▶ [EXERCISE INSTRUCTIONS] Copy out the passage below about favorite songs word for word, from start to finish.

▶ [EXCERPTED PASSAGE]
★ ★ ★ ★ ★ ★ ★

Angel ~~ Sarah McLachlan
My oldest daughter says the above is a depressing list .... doesn't seem so to me, but maybe that's gender, or generation, or something....
Thunder Road (Live 75-85) ~~ Bruce Springsteen
I've had a few different favorite songs over the years. My first favorite song was American Pie. Sometime after that it was Dreams, by Fleetwood Mac -- the album Dreams comes off of, Rumors, would probably top my favorite albums list. Based on the results, more bands should make albums while everyone is sleeping around and getting divorced ... sometime after Dreams it was Atlantic City, by Bruce Springsteen. Over 20 years ago now, Springsteen released Bruce Springsteen and the E Street Band: Live 1975-1985. Springsteen's acoustic version of Thunder Road leapt up at me off that album, and since then there's no single piece of music I could honestly say has threatened it as my favorite song.
Well now I'm no hero
That's understood
All the redemption I can offer girl
Is beneath this dirty hood
With a chance to make it good somehow
Hey what else can we do now?

★ ★ ★ ★ ★ ★ ★

▶ [DATASET ROWS]
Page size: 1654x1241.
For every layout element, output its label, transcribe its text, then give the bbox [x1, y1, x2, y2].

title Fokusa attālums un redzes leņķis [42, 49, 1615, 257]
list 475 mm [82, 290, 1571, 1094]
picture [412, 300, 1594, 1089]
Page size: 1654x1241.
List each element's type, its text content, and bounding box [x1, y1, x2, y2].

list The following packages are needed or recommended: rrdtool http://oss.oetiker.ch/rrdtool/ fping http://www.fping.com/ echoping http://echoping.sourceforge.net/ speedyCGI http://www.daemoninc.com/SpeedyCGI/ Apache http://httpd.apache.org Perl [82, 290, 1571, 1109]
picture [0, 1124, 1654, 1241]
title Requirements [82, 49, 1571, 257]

★ ★ ★ ★ ★ ★ ★

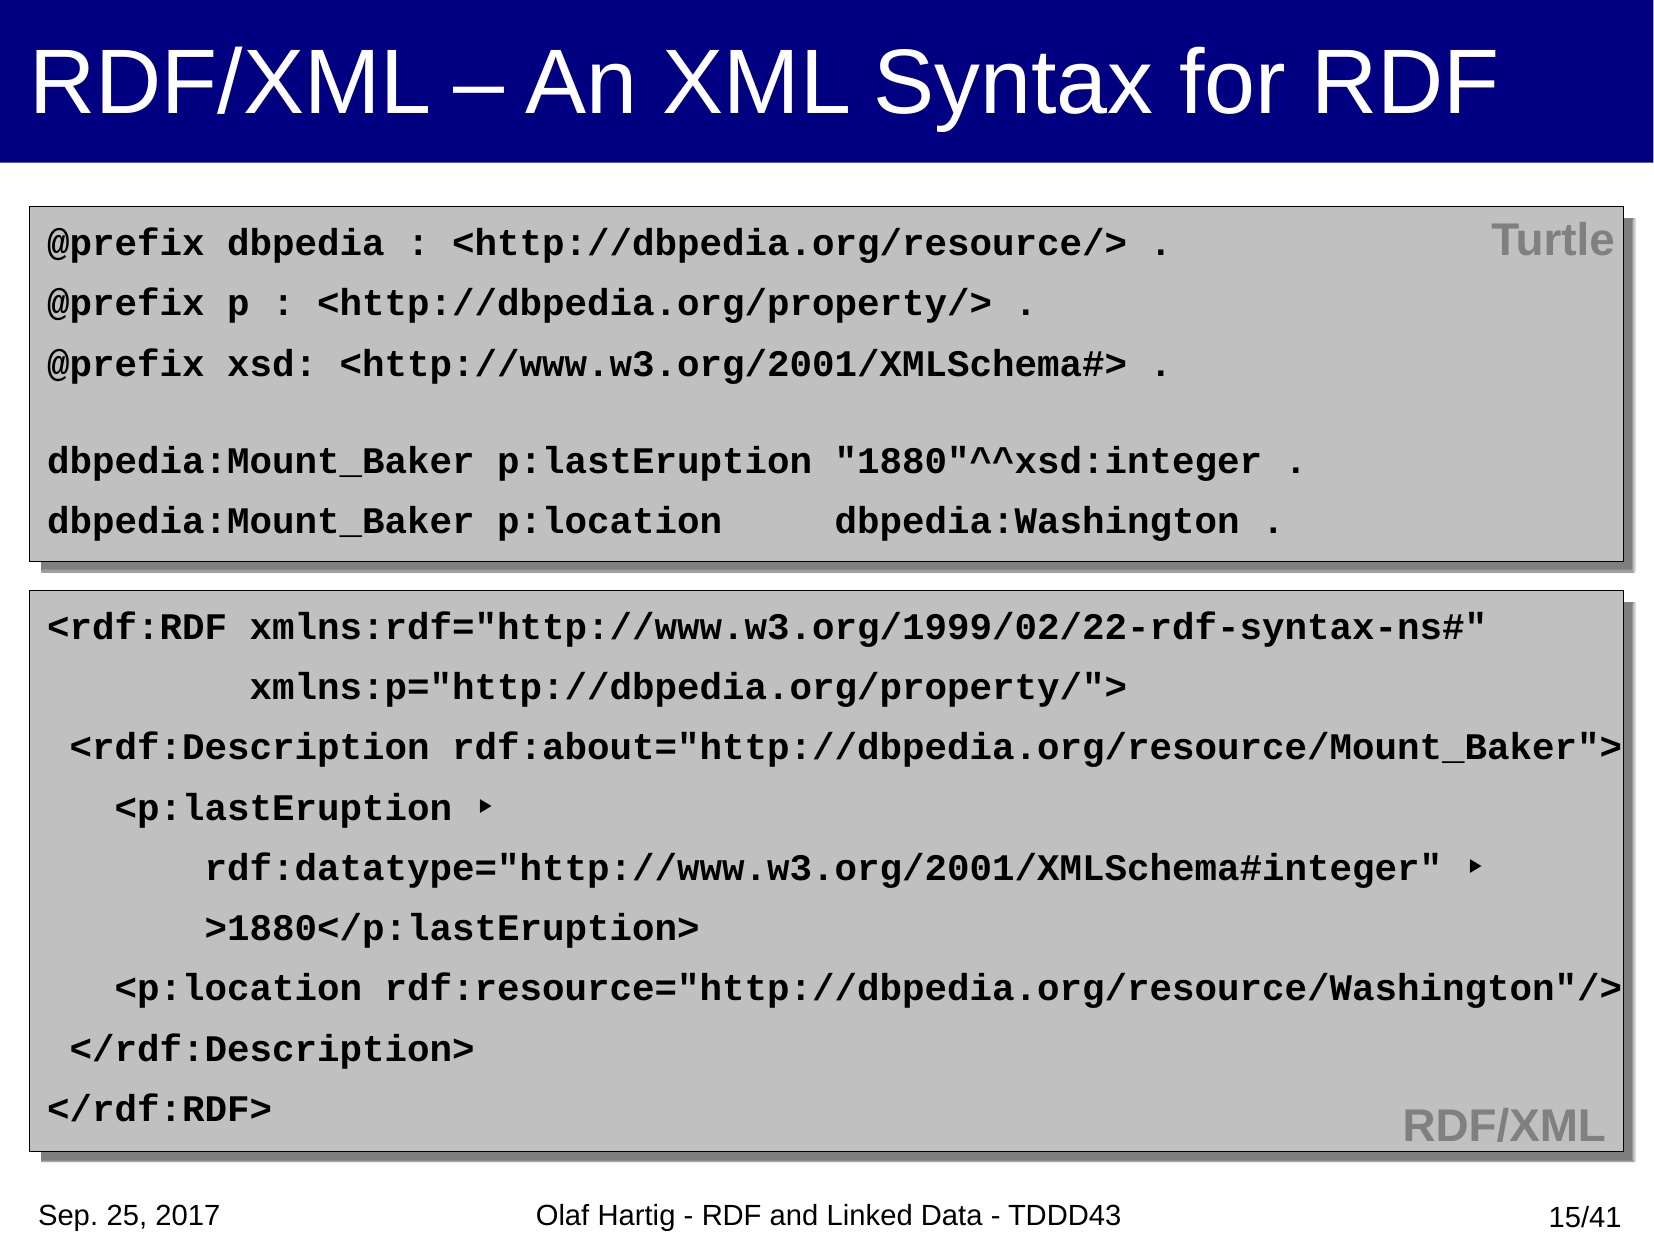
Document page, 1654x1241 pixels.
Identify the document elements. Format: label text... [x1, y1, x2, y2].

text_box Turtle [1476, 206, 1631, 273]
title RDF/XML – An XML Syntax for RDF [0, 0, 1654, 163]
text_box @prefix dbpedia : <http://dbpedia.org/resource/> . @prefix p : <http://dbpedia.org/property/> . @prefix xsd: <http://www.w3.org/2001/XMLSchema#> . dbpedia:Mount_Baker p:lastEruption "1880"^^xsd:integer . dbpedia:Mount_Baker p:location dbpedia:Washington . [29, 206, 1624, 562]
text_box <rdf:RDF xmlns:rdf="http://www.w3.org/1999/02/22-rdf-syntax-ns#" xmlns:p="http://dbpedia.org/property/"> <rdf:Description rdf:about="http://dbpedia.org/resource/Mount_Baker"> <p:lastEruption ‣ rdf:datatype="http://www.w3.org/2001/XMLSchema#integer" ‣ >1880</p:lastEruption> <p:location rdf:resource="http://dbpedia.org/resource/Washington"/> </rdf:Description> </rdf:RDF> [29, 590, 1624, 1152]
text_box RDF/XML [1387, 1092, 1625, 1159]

★ ★ ★ ★ ★ ★ ★

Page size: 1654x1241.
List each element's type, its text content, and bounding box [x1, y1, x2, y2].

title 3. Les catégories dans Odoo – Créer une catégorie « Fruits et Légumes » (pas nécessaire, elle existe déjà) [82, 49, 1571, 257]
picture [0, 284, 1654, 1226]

★ ★ ★ ★ ★ ★ ★

▶ [RESPONSE TO THE TASK]
Angel ~~ Sarah McLachlan
My oldest daughter says the above is a depressing list .... doesn't seem so to me, but maybe that's gender, or generation, or something....
Thunder Road (Live 75-85) ~~ Bruce Springsteen
I've had a few different favorite songs over the years. My first favorite song was American Pie. Sometime after that it was Dreams, by Fleetwood Mac -- the album Dreams comes off of, Rumors, would probably top my favorite albums list. Based on the results, more bands should make albums while everyone is sleeping around and getting divorced ... sometime after Dreams it was Atlantic City, by Bruce Springsteen. Over 20 years ago now, Springsteen released Bruce Springsteen and the E Street Band: Live 1975-1985. Springsteen's acoustic version of Thunder Road leapt up at me off that album, and since then there's no single piece of music I could honestly say has threatened it as my favorite song.
Well now I'm no hero
That's understood
All the redemption I can offer girl
Is beneath this dirty hood
With a chance to make it good somehow
Hey what else can we do now?